Sarah Murnen, the Samuel B. Cummings Jr. Professor of Psychology, has examined photos, toys and clothes for years seeking evidence of gender stereotyping: hands in powerful fists for male superheroes, low-cut tops marketed to young girls or a demure head tilt on princess dolls.
Murnen, a sought-after authority on gender issues in the national media, shared the negative and often unhealthy implications of these stereotypes to a packed house in the latest Kenyon Unique lecture Feb. 27. The lecture series features distinguished faculty members whose talks are recorded for a digital archive. Murnen’s speech also was livestreamed.
Her talk, “Boys Act and Girls Appear: Gender Stereotypes in Popular Culture,” drew from the wide variety of studies she publishes, often with student researchers. Three psychology majors — Abigail Younger ’15, Hope Boyd ’12 and Claire Greenfield ’13 (a double major in modern languages and literatures) — received author credits on Murnen’s most recently published study on popular children’s Halloween costumes, dolls and action figures, and boxed Valentine’s Day cards that kids give out at school.
One finding was that 78 percent of male characters across the three product categories had uniforms or functional clothing designed for action, while 88 percent of females had clothing designed to be decorative and seen.
“These male characters are much more likely to be shown in motion, and the female characters are shown in decorative clothing, posed in various ways to look like they are supposed to be an object rather than an actor,” she said.
Murnen, often working with co-researcher Linda Smolak, professor emerita of psychology and deputy civil rights/Title IX coordinator, said the research topics spur engaging classroom conversations about how gender roles are associated with power. “That’s the great thing about teaching at a liberal arts college. You have very interested students,” she said. “You can talk about this in class with students who want to do research.”
Part of what interests Murnen is how a culture of sexier clothes and stereotyped products affect people’s perceptions of women. For example, in one study, people who viewed images of a fifth-grader in more revealing clothing judged her as less competent and moral compared to those who saw her in childlike clothing.
Research shows that persistent objectification of women and girls leads some of them to objectify themselves, which could mean that they monitor their bodies closely, feel ashamed of their looks or compare themselves with other females or unrealistic body ideals, Murnen said.
That body shame is associated with developing eating disorders and depression. “Stereotypes are potentially dangerous,” she said. “Extreme gender role behavior is not healthy.”
Men are not immune to these messages, and part of what makes Murnen’s research distinctive is that she considers stereotypes for both sexes. Images and depictions of males increasingly include hyper-masculine characteristics, such as unattainable muscularity, which are associated with aggression and an inability to show empathy, she said. “The increased pressure on men to look increasingly muscular in unrealistic ways is related to the pressure on women to appear thinner and more sexual.”
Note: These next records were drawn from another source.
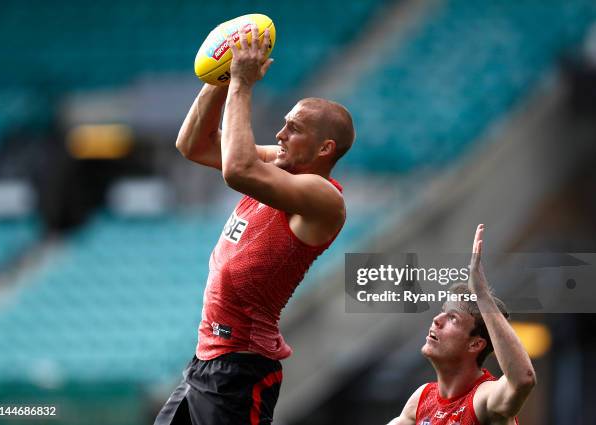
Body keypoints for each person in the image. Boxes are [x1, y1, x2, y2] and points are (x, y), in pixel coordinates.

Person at [154, 25, 355, 425]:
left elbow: (237, 169)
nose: (280, 135)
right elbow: (193, 144)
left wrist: (242, 85)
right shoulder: (281, 163)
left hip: (241, 369)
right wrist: (222, 74)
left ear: (325, 148)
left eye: (293, 129)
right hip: (206, 360)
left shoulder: (323, 198)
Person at [387, 224, 537, 425]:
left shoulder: (484, 398)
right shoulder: (421, 399)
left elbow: (523, 380)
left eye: (453, 318)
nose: (437, 320)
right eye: (442, 312)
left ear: (475, 344)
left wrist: (482, 294)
While parents are encouraging their daughters to recognize that they are powerful, Murnen said she would like to see more emphasis on encouraging boys to be nurturing and to acknowledge and challenge sexist behavior.
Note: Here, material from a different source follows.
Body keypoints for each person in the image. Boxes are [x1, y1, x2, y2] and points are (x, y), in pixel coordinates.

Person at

Murnen, whose student research team now is poring over images of famous male and female athletes, is critical of popular books that use sketchy research to promote the unsupported idea that men and women are biologically different. She is glad to have the chance to bring an in-depth conversation about gender, similar to her classroom discussions with students, to a wider audience through Kenyon Unique.
“I hope the talk will help people think a little more critically about how our culture continues to propagate gender stereotypes despite the change in women’s roles,” she said.